Having her named Stanley reminds me of the C&W song "My name is Sue".. At least you are left with deep affection for your beloved Stanley
I'm starting to believe that these folks are still with us. I sometimes wake up in the middle of the night and sense the presence of my mother. You are in the stream of eternal consciousness with Stanley. She must be smiling to read your article.
Aaaaaah, your oh-so-blessed Stanley to have had you in her world, and vice versa. Your description reminds me of my own Mamaw, a term that I once heard has southern, even perhaps Appalachian origins, which reminds me that I have no clue as to why that’s how I referred to my Italian-American grandmother in South Philadelphia. Perhaps because, as sing the Indigo Girls, “when God made me born a Yankee he was teasing.” Grazie mille for creating such a lovely portrait of your grandmother and the palpable love you shared.

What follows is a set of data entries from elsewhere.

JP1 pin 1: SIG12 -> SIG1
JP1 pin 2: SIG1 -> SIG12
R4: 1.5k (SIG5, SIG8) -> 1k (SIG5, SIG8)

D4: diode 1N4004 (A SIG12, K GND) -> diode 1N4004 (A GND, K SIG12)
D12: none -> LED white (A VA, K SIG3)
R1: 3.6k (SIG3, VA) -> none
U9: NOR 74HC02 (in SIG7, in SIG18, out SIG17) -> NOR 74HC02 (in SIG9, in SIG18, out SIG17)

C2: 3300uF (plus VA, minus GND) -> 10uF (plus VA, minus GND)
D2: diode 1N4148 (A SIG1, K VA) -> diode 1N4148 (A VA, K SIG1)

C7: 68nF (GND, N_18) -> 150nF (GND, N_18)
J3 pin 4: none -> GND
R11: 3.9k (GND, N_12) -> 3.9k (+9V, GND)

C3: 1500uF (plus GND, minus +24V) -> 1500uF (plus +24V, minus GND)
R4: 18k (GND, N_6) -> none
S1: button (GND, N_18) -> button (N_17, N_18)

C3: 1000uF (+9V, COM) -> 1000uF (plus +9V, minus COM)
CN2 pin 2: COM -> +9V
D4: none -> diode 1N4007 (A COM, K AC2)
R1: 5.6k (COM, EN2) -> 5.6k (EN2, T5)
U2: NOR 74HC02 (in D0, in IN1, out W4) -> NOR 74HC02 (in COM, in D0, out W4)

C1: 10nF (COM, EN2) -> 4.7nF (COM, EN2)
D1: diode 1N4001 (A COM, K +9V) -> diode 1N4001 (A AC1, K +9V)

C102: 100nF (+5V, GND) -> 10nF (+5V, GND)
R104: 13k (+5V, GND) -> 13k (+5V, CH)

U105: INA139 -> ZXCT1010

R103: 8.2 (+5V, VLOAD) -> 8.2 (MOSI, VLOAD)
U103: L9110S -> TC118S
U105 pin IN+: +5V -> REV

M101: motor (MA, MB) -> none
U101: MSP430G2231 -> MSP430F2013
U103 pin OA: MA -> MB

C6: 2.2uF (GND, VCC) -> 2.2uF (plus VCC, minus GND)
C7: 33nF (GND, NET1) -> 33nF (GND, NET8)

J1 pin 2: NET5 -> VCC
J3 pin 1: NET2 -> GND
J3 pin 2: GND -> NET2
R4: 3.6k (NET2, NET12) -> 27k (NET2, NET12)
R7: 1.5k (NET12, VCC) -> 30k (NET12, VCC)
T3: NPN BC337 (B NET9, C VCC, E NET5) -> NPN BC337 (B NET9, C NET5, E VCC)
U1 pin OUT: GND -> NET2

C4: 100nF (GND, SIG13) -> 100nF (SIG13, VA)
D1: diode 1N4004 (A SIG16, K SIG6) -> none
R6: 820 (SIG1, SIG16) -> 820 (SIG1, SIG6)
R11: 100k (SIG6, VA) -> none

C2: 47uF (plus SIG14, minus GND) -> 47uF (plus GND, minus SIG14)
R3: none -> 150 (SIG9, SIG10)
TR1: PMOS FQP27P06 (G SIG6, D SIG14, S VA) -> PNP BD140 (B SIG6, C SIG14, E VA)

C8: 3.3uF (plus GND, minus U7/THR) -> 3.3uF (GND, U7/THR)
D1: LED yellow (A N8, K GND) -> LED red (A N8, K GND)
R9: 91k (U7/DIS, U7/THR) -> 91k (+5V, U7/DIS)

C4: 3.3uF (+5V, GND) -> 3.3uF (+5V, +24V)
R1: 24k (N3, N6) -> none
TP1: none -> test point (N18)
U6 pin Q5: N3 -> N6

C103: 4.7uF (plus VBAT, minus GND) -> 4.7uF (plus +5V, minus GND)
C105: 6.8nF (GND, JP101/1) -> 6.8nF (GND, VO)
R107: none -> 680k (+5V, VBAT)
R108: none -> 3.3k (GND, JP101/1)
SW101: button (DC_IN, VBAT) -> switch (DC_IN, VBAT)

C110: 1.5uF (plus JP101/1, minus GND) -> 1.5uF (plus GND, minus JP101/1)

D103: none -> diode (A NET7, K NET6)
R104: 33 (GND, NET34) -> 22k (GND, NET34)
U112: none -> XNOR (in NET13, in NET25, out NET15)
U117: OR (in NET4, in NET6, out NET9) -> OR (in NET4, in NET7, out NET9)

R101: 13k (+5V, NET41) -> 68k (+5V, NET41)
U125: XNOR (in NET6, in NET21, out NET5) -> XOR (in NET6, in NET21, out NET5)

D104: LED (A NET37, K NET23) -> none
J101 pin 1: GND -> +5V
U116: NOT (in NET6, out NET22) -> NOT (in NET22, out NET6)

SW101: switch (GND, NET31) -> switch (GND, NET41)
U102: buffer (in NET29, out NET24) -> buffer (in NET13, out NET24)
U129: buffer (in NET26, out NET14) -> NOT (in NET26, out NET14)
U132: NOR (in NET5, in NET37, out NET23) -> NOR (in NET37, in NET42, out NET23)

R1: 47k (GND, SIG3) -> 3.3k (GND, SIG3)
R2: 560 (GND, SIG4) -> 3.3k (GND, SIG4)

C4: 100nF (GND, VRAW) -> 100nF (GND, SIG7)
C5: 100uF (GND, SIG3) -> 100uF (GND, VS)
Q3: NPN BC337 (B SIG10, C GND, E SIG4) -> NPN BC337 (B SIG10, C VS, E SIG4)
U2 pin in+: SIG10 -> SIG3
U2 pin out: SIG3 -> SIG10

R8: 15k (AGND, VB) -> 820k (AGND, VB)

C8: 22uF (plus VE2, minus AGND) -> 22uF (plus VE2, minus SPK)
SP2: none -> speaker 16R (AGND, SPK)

For our ancestors who pour into us the kind of love that sustains us and makes us believe in ourselves....so much thanks.
Thank you for sharing Stanley with us.
I miss my Big Mama and PaPa. Miss the farm and sitting on top of the storm cellar. Fishing in the ponds and having outdoor fish fry’s.
But mostly I miss my dad-Nyle. He was taken from us way too soon.
Beautiful post Rebecca! Thank you!
Beautiful, Becca. Too many to mention anymore but will say their names.
Such a beautiful testimony to your grandmother, Rebecca…thank you for sharing! I lost my grandmother when she was 94. She was like a second mom to me and I spent many of my teenaged hours helping her in the garden, milking the goats and helping with all the chores that come with a small, rural plot of land. It was precious time and helped forge indelible memories. I pity those who do not, or can not, spend time with their elders, whether by choice or by accident of geography.
Grandparents are so special and important in children's lives. I still miss mine every day (especially my Mom-Mom) and I completely agree they're not that far away. Just the other night I dreamed about my Pop-Pop giving me the warmest hug and when I woke up, it felt like he'd been here. I'm pretty sure he was.